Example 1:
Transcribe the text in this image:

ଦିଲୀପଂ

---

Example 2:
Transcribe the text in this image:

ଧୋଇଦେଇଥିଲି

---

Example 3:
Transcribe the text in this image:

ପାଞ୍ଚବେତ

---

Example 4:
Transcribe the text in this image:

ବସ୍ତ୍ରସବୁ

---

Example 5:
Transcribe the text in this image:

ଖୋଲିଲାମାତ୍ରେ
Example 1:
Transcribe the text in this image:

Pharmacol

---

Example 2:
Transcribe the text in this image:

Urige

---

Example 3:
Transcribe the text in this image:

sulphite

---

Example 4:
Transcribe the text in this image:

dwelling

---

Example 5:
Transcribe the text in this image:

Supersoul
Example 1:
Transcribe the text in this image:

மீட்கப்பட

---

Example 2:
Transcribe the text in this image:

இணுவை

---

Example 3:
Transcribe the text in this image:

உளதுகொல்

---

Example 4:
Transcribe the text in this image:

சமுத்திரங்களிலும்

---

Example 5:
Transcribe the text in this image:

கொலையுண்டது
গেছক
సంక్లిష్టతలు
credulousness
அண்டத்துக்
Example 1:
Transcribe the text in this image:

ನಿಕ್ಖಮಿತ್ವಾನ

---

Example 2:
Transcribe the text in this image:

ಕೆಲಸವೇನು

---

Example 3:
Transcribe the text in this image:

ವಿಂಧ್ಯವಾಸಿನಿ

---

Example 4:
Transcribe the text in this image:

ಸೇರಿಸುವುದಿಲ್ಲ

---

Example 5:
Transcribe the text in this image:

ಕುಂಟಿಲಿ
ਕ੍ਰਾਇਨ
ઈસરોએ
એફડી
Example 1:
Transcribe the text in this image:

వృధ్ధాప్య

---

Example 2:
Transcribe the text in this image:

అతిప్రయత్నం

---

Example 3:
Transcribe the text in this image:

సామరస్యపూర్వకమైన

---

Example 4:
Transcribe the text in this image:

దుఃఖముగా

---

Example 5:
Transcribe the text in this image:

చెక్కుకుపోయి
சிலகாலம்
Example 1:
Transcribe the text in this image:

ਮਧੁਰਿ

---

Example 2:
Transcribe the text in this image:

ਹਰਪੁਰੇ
• • •
YOUR GOAL
Write out the material once more so that every line matches exactly.

SOLUTION FOR THIS PROBLEM
Example 1:
Transcribe the text in this image:

ଦିଲୀପଂ

---

Example 2:
Transcribe the text in this image:

ଧୋଇଦେଇଥିଲି

---

Example 3:
Transcribe the text in this image:

ପାଞ୍ଚବେତ

---

Example 4:
Transcribe the text in this image:

ବସ୍ତ୍ରସବୁ

---

Example 5:
Transcribe the text in this image:

ଖୋଲିଲାମାତ୍ରେ
Example 1:
Transcribe the text in this image:

Pharmacol

---

Example 2:
Transcribe the text in this image:

Urige

---

Example 3:
Transcribe the text in this image:

sulphite

---

Example 4:
Transcribe the text in this image:

dwelling

---

Example 5:
Transcribe the text in this image:

Supersoul
Example 1:
Transcribe the text in this image:

மீட்கப்பட

---

Example 2:
Transcribe the text in this image:

இணுவை

---

Example 3:
Transcribe the text in this image:

உளதுகொல்

---

Example 4:
Transcribe the text in this image:

சமுத்திரங்களிலும்

---

Example 5:
Transcribe the text in this image:

கொலையுண்டது
গেছক
సంక్లిష్టతలు
credulousness
அண்டத்துக்
Example 1:
Transcribe the text in this image:

ನಿಕ್ಖಮಿತ್ವಾನ

---

Example 2:
Transcribe the text in this image:

ಕೆಲಸವೇನು

---

Example 3:
Transcribe the text in this image:

ವಿಂಧ್ಯವಾಸಿನಿ

---

Example 4:
Transcribe the text in this image:

ಸೇರಿಸುವುದಿಲ್ಲ

---

Example 5:
Transcribe the text in this image:

ಕುಂಟಿಲಿ
ਕ੍ਰਾਇਨ
ઈસરોએ
એફડી
Example 1:
Transcribe the text in this image:

వృధ్ధాప్య

---

Example 2:
Transcribe the text in this image:

అతిప్రయత్నం

---

Example 3:
Transcribe the text in this image:

సామరస్యపూర్వకమైన

---

Example 4:
Transcribe the text in this image:

దుఃఖముగా

---

Example 5:
Transcribe the text in this image:

చెక్కుకుపోయి
சிலகாலம்
Example 1:
Transcribe the text in this image:

ਮਧੁਰਿ

---

Example 2:
Transcribe the text in this image:

ਹਰਪੁਰੇ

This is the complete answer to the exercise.